#### [Dataset entries]
- Opening Delimiter -

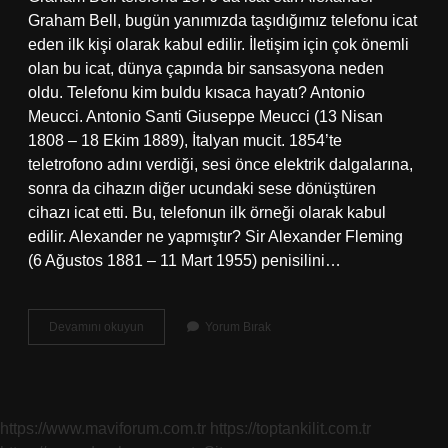
Graham Bell, bugün yanımızda taşıdığımız telefonu icat
eden ilk kişi olarak kabul edilir. İletişim için çok önemli
olan bu icat, dünya çapında bir sansasyona neden
oldu. Telefonu kim buldu kısaca hayatı? Antonio
Meucci. Antonio Santi Giuseppe Meucci (13 Nisan
1808 – 18 Ekim 1889), İtalyan mucit. 1854’te
teletrofono adını verdiği, sesi önce elektrik dalgalarına,
sonra da cihazın diğer ucundaki sese dönüştüren
cihazı icat etti. Bu, telefonun ilk örneği olarak kabul
edilir. Alexander ne yapmıştır? Sir Alexander Fleming
(6 Ağustos 1881 – 11 Mart 1955) penisilini…
Alexander
Devamını okuyun
Yorum Bırak
Graham
Bell
Kimdir
Neyi
Icat
https://www.maviforum.com.tr
https://toptankilit.com.tr
Etmiştir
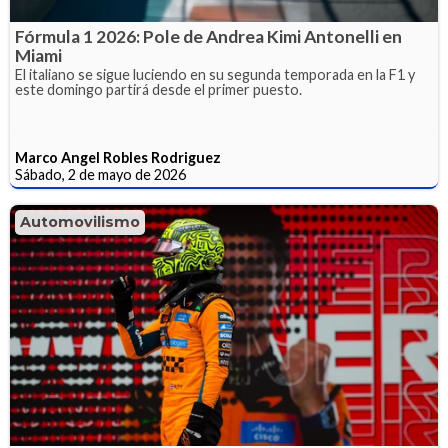
Fórmula 1 2026: Pole de Andrea Kimi Antonelli en
Miami
El italiano se sigue luciendo en su segunda temporada en la F1 y
este domingo partirá desde el primer puesto.
Marco Angel Robles Rodriguez
Sábado, 2 de mayo de 2026
Automovilismo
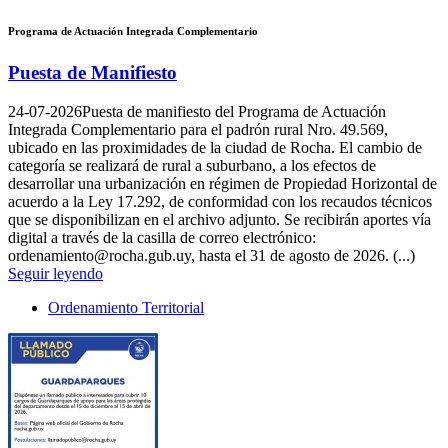
Programa de Actuación Integrada Complementario
Puesta de Manifiesto
24-07-2026
Puesta de manifiesto del Programa de Actuación
Integrada Complementario para el padrón rural Nro. 49.569,
ubicado en las proximidades de la ciudad de Rocha. El cambio de
categoría se realizará de rural a suburbano, a los efectos de
desarrollar una urbanización en régimen de Propiedad Horizontal de
acuerdo a la Ley 17.292, de conformidad con los recaudos técnicos
que se disponibilizan en el archivo adjunto. Se recibirán aportes vía
digital a través de la casilla de correo electrónico:
ordenamiento@rocha.gub.uy, hasta el 31 de agosto de 2026. (...)
Seguir leyendo
Ordenamiento Territorial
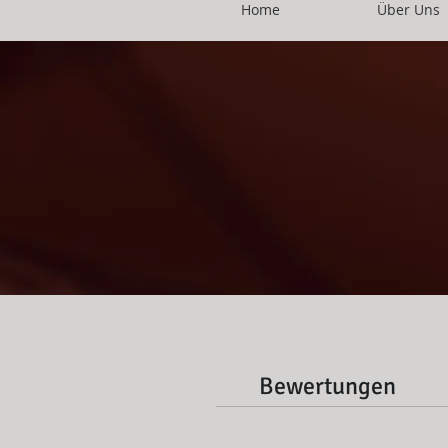
Home
Über Uns
Bewertungen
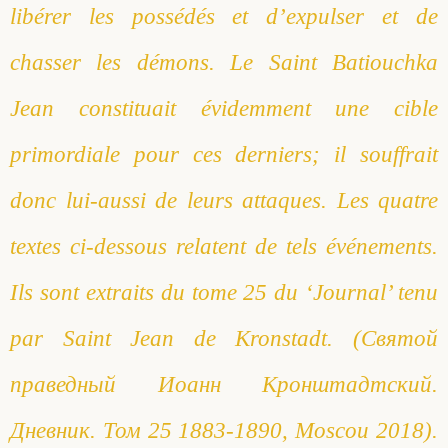
libérer les possédés et d’expulser et de
Saint Sophrony l’Athonite
Staritsa Marie Makovkine
Archimandrite Lazare (Abachidzé)
chasser les démons. Le Saint Batiouchka
Sainte Xenia
Natalia de Vyritsa
Geronda Arsenios le Spiléote
Jean constituait évidemment une cible
Sainte Matrone de Moscou
Staritsa Anastasia
Gerondissa Makrina (Vassopoulou)
primordiale pour ces derniers; il souffrait
donc lui-aussi de leurs attaques. Les quatre
Archimandrite Nathanaël (Pospelov)
textes ci-dessous relatent de tels événements.
Père Héliodore
Ils sont extraits du tome 25 du ‘Journal’ tenu
par Saint Jean de Kronstadt. (Святой
праведный Иоанн Кронштадтский.
Дневник. Том 25 1883-1890, Moscou 2018).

- Closing Delimiter -

#### [TASK TO CARRY OUT]
Nothing but the lines from the one holding "donc lui-aussi de leurs attaques. Les quatre" through the last line of the data may be output, and each must match exactly.

#### [EXERCISE OUTPUT]
donc lui-aussi de leurs attaques. Les quatre
Archimandrite Nathanaël (Pospelov)
textes ci-dessous relatent de tels événements.
Père Héliodore
Ils sont extraits du tome 25 du ‘Journal’ tenu
par Saint Jean de Kronstadt. (Святой
праведный Иоанн Кронштадтский.
Дневник. Том 25 1883-1890, Moscou 2018).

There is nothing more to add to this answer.